The orebody gave the town its name. Amidst the area's sweeping plains a jagged rocky ridge line rose up from nothing marking one end of the mineral formation. As if the silver had rained from the skies, the broken hill, this peak-less mountain, caught the leadened liquid and from its lee side the river then flowed. But its name was also a prophecy. It wasn't until my Grandfather was a man with a family - who had their own family - that the ridge line finally collapsed under its own weight. The years of pilfering, the years of men and their machines embezzling the rivers riches, caused the hill to break. My Grandfather told me that the collapse wasn't as dramatic as it sounded. It wasn't some cataclysmic implosion that threw up clouds of thick red ash. The hillside didn't spontaneously cast off great slabs of rock from its face. He said it was quiet and slow. A daily erosion. And as a child he swore he could hear it. Lying awake by night he listened to the distant groan. The low cracking and rumbling were calls of a landscape in lament. The miners had tapped the silver artery one too many times in the pursuit of blood. They were incessant. And finally one day the stone ran dry.
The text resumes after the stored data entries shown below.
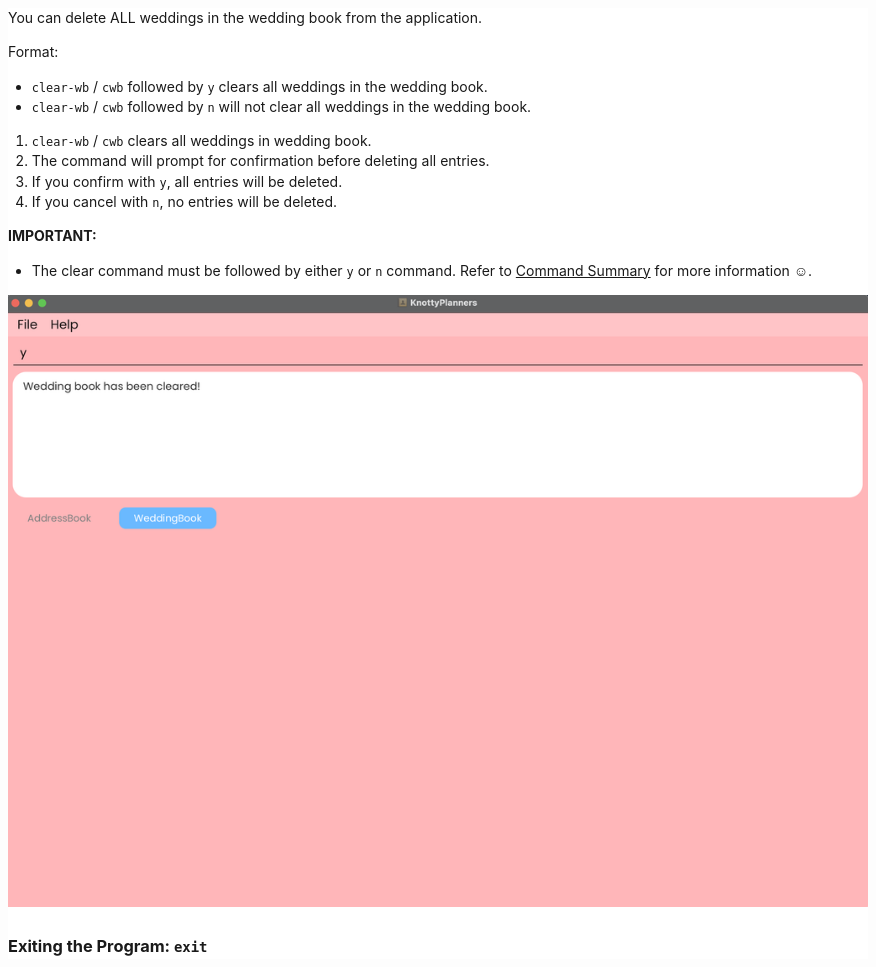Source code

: You can delete ALL weddings in the wedding book from the application.

Format:
* `clear-wb` / `cwb` followed by `y` clears all weddings in the wedding book.
* `clear-wb` / `cwb` followed by `n` will not clear all weddings in the wedding book.

1. `clear-wb` / `cwb` clears all weddings in wedding book.
2. The command will prompt for confirmation before deleting all entries.
3. If you confirm with `y`, all entries will be deleted.
4. If you cancel with `n`, no entries will be deleted.

<box type="important" seamless>

**IMPORTANT:** 

* The clear command must be followed by either `y` or `n` command. Refer to [Command Summary](#command-summary) for more information ☺️.

</box>

![clear weddingbook message](images/clearMsg2.png)

### Exiting the Program: `exit`

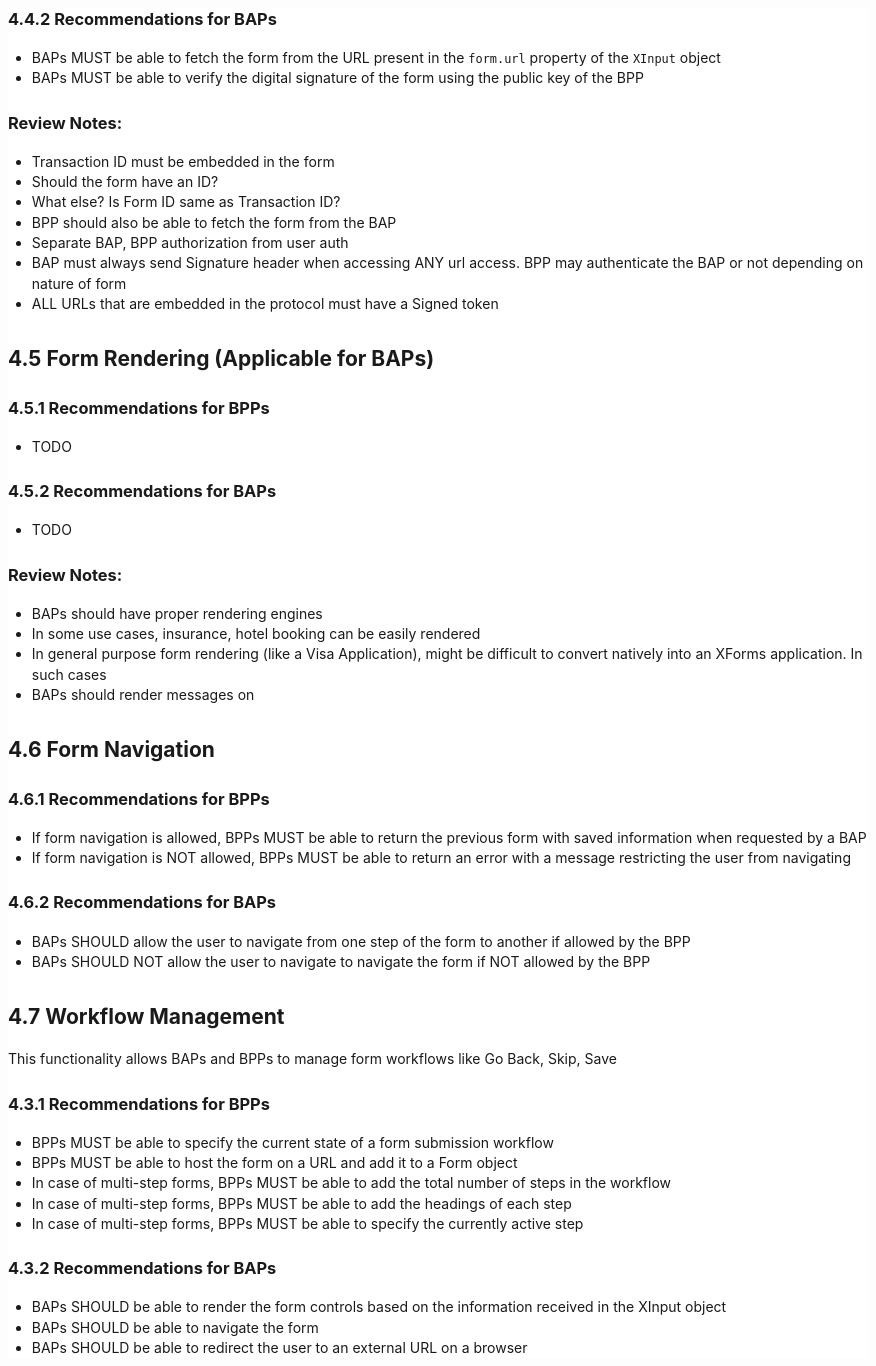### 4.4.2 Recommendations for BAPs
- BAPs MUST be able to fetch the form from the URL present in the `form.url` property of the `XInput` object
- BAPs MUST be able to verify the digital signature of the form using the public key of the BPP 

### Review Notes:  
- Transaction ID must be embedded in the form
- Should the form have an ID?
- What else? Is Form ID same as Transaction ID?
- BPP should also be able to fetch the form from the BAP
- Separate BAP, BPP authorization from user auth
- BAP must always send Signature header when accessing ANY url access. BPP may authenticate the BAP or not depending on nature of form
- ALL URLs that are embedded in the protocol must have a Signed token
  
## 4.5 Form Rendering (Applicable for BAPs)
### 4.5.1 Recommendations for BPPs
- TODO
### 4.5.2 Recommendations for BAPs
- TODO

### Review Notes:
- BAPs should have proper rendering engines
- In some use cases, insurance, hotel booking can be easily rendered
- In general purpose form rendering (like a Visa Application), might be difficult to convert natively into an XForms application. In such cases 
- BAPs should render messages on 

## 4.6 Form Navigation
### 4.6.1 Recommendations for BPPs
- If form navigation is allowed, BPPs MUST be able to return the previous form with saved information when requested by a BAP
- If form navigation is NOT allowed, BPPs MUST be able to return an error with a message restricting the user from navigating
### 4.6.2 Recommendations for BAPs
- BAPs SHOULD allow the user to navigate from one step of the form to another if allowed by the BPP
- BAPs SHOULD NOT allow the user to navigate to navigate the form if NOT allowed by the BPP

## 4.7 Workflow Management
This functionality allows BAPs and BPPs to manage form workflows like Go Back, Skip, Save

### 4.3.1 Recommendations for BPPs
- BPPs MUST be able to specify the current state of a form submission workflow
- BPPs MUST be able to host the form on a URL and add it to a Form object
- In case of multi-step forms, BPPs MUST be able to add the total number of steps in the workflow 
- In case of multi-step forms, BPPs MUST be able to add the headings of each step
- In case of multi-step forms, BPPs MUST be able to specify the currently active step
### 4.3.2 Recommendations for BAPs
- BAPs SHOULD be able to render the form controls based on the information received in the XInput object
- BAPs SHOULD be able to navigate the form
- BAPs SHOULD be able to redirect the user to an external URL on a browser
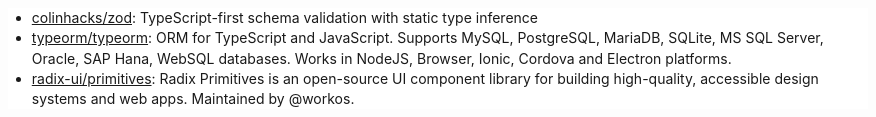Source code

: * [colinhacks/zod](https://github.com/colinhacks/zod): TypeScript-first schema validation with static type inference
* [typeorm/typeorm](https://github.com/typeorm/typeorm): ORM for TypeScript and JavaScript. Supports MySQL, PostgreSQL, MariaDB, SQLite, MS SQL Server, Oracle, SAP Hana, WebSQL databases. Works in NodeJS, Browser, Ionic, Cordova and Electron platforms.
* [radix-ui/primitives](https://github.com/radix-ui/primitives): Radix Primitives is an open-source UI component library for building high-quality, accessible design systems and web apps. Maintained by @workos.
Lulled to sleep by the sounds of shifting earth my Grandfather said he would often dream of mountains. Glacial, icy, powder blue, snow-capped mountains. He told me that one dream in particular had always stuck in his mind where he and his brother had decided to walk the Arctic Circle. Both quite determined young men they set off well prepared and equipped ready for the extremity they were about to embark on. Stoked with chests full of courage they boarded a Norwegian breaker in pursuit of their first destination - a tiny island just one degree north of the invisible latitude. From across the rough slate seas they saw the rocky outcrop before them. Its sides reached high into the clouds. The sheer white cliff faces caught the light and cast off a cool blue that was as soft as it was stern. The image stood before them in complete opposition to everything they had experienced up to that point. Just as they took in this other worldly sight an origin-less rumbling began to sound. It grew in intensity, echoing in their ears. The sound was closing in near deafening them when they spied unusual activity in the ocean just off the island's coastline. From below the cliff face, emerging from the salted depths of the Arctic, great shelves of ice broke through the water's surface. In reversed slow motion the sheets rose up. They sucked their splash back into their watery void, rising and rising as if falling upwards. Finally the great chunks affixed themselves to the side of the island like pieces of a puzzle. As the slabs adhered themselves to the icy body from which they were born the noise subsided. The cracking and groaning dimmed to silence. Whole once more the island ceased its call and the landscape finally lay quiet.